This is an excerpt from a perspective published in The New England Journal of Medicine on Feb. 12, 2015.
When Ms. C. died, I was sad but not surprised. I had met her 4 years earlier, when I was an intern and she was the first patient who identified me as “my doctor.” She did so enthusiastically, asking the inpatient medical teams who frequently cared for her to run every decision by me. As a trainee, and given her complex needs, I found those requests both absurd and overwhelming. By 65 years of age, Ms. C., a lifelong smoker, had coronary artery disease, atrial fibrillation, diabetes, and chronic obstructive pulmonary disease (COPD) complicated by pulmonary hypertension. During the time I knew her, she was hospitalized at least every 3 months for complications of one or another of her chronic conditions. The only thing she hated more than the hospital was the panic induced by uncontrolled dyspnea, chest pain, or palpitations — the panic that led her to dial 911. When she came into the clinic for follow-up, she’d tell me that she never wanted to go back. I would check to make sure she understood her medication changes. She would ask about my family. I would plead with her to quit smoking. A gregarious Latina, she always shouted, “I love you” as I walked out of the room.
I remember when Ms. C.’s cardiologist, who was as close to her as I was, told me he was concerned that she might not live another year: her arrhythmia had become more difficult to control. She had no advance directive. He suggested that I speak with her about it, and I said I’d try to find a good time. I never did.

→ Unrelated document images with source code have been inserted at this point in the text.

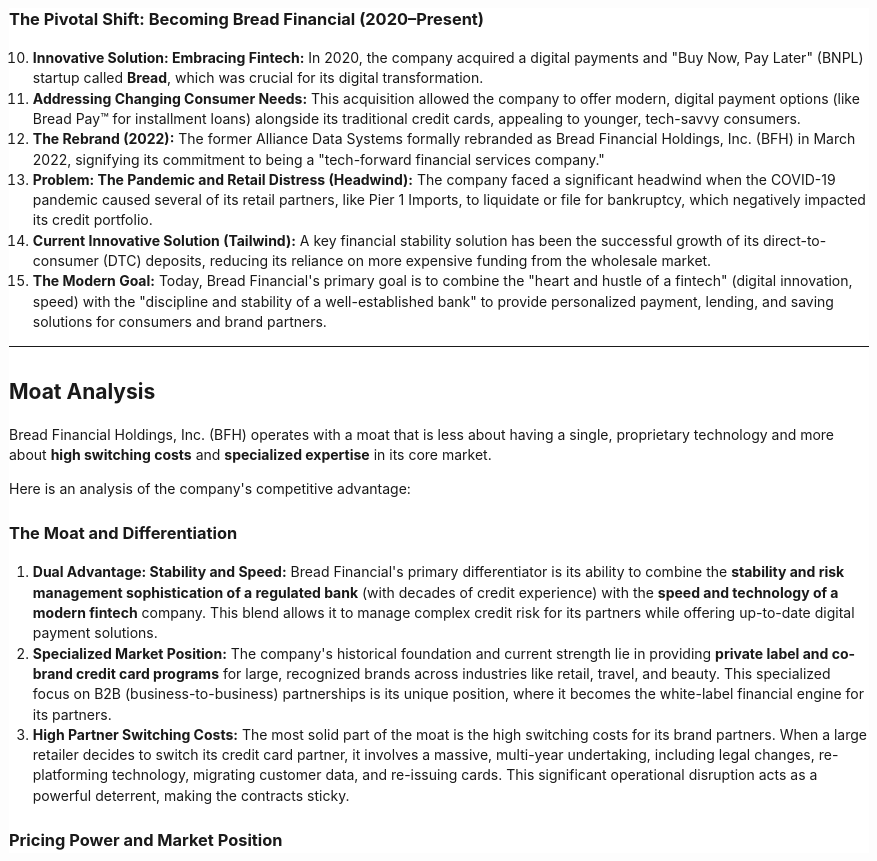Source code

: ### **The Pivotal Shift: Becoming Bread Financial (2020–Present)**

10. **Innovative Solution: Embracing Fintech:** In 2020, the company acquired a digital payments and "Buy Now, Pay Later" (BNPL) startup called **Bread**, which was crucial for its digital transformation.
11. **Addressing Changing Consumer Needs:** This acquisition allowed the company to offer modern, digital payment options (like Bread Pay™ for installment loans) alongside its traditional credit cards, appealing to younger, tech-savvy consumers.
12. **The Rebrand (2022):** The former Alliance Data Systems formally rebranded as Bread Financial Holdings, Inc. (BFH) in March 2022, signifying its commitment to being a "tech-forward financial services company."
13. **Problem: The Pandemic and Retail Distress (Headwind):** The company faced a significant headwind when the COVID-19 pandemic caused several of its retail partners, like Pier 1 Imports, to liquidate or file for bankruptcy, which negatively impacted its credit portfolio.
14. **Current Innovative Solution (Tailwind):** A key financial stability solution has been the successful growth of its direct-to-consumer (DTC) deposits, reducing its reliance on more expensive funding from the wholesale market.
15. **The Modern Goal:** Today, Bread Financial's primary goal is to combine the "heart and hustle of a fintech" (digital innovation, speed) with the "discipline and stability of a well-established bank" to provide personalized payment, lending, and saving solutions for consumers and brand partners.

---

## Moat Analysis

Bread Financial Holdings, Inc. (BFH) operates with a moat that is less about having a single, proprietary technology and more about **high switching costs** and **specialized expertise** in its core market.

Here is an analysis of the company's competitive advantage:

### The Moat and Differentiation

1.  **Dual Advantage: Stability and Speed:** Bread Financial's primary differentiator is its ability to combine the **stability and risk management sophistication of a regulated bank** (with decades of credit experience) with the **speed and technology of a modern fintech** company. This blend allows it to manage complex credit risk for its partners while offering up-to-date digital payment solutions.
2.  **Specialized Market Position:** The company's historical foundation and current strength lie in providing **private label and co-brand credit card programs** for large, recognized brands across industries like retail, travel, and beauty. This specialized focus on B2B (business-to-business) partnerships is its unique position, where it becomes the white-label financial engine for its partners.
3.  **High Partner Switching Costs:** The most solid part of the moat is the high switching costs for its brand partners. When a large retailer decides to switch its credit card partner, it involves a massive, multi-year undertaking, including legal changes, re-platforming technology, migrating customer data, and re-issuing cards. This significant operational disruption acts as a powerful deterrent, making the contracts sticky.

### Pricing Power and Market Position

Some months later, as a newly appointed attending, I returned from a vacation to an e-mail informing me of Ms. C.’s death. She had died in the intensive care unit after an unsuccessful attempt at cardiopulmonary resuscitation. I’m pretty sure that’s not what she would have wanted, but I couldn’t say for certain. I stared at my computer screen, feeling the leaden weight of a missed opportunity and a sense of profound disappointment in myself. I felt that I had failed one of my first and favorite patients.
Since becoming a palliative care doctor some years later, I’ve thought many times about Ms. C. and the consequences of my own and others’ inaction. And these missed opportunities have become a topic of national conversation. Last September, the Institute of Medicine (IOM) released a report entitled Dying in America, in which it recommends measures to improve end-of-life care through, among other strategies, better advance care planning (ACP). Specifically, it recommends the development of “standards for clinician–patient communication and advance care planning that are measurable, actionable, and evidence based” and that these standards be tied by payers and professional societies to “reimbursement, licensing, and credentialing” (see Perspective article by Pizzo and Walker, pages 595–598).
If promoting ACP discussions were as simple as asking or paying physicians to have them, Dying in America might not have been necessary. These discussions are difficult, and for multiple reasons: perceived difficulty of prognostication, uncertainty about how best to communicate with patients and families with diverse communication needs, and inadequate time to have them — not to mention the troubling emotions that talk of death raises for both patients and physicians. During our medical education, discussions of end-of-life care receive minimal, if any, attention.
Looking back, I imagine that part of me was scared. We are not immune as physicians to the type of magical thinking that leads people, subconsciously or not, to feel that talking about dying might somehow bring it about. I recall thinking that a better time might present itself. And the truth is I didn’t know what to say or how to say it.
We need scalable communication interventions that help doctors use the right words at the right time to engage our seriously ill patients. That is a high-value proposition.
Improving our ability to facilitate ACP discussions offers the opportunity for engaging more deeply with our patients in ways that help them feel cared for. When insurance companies lead the way in ACP, or any other initiative, we tend to assume that they’re motivated largely by cost considerations. This perception may undermine what we’d like to achieve. When we engage in these discussions, patients and families know that we’re willing to go to difficult places with them. They know that we will be there.
I wasn’t there for Ms. C., but I’m trying to make up for it.
Justin Sanders, MD, MSc is a physician with the Adult Palliative Care Program at Dana-Farber/Brigham and Women’s Cancer Center.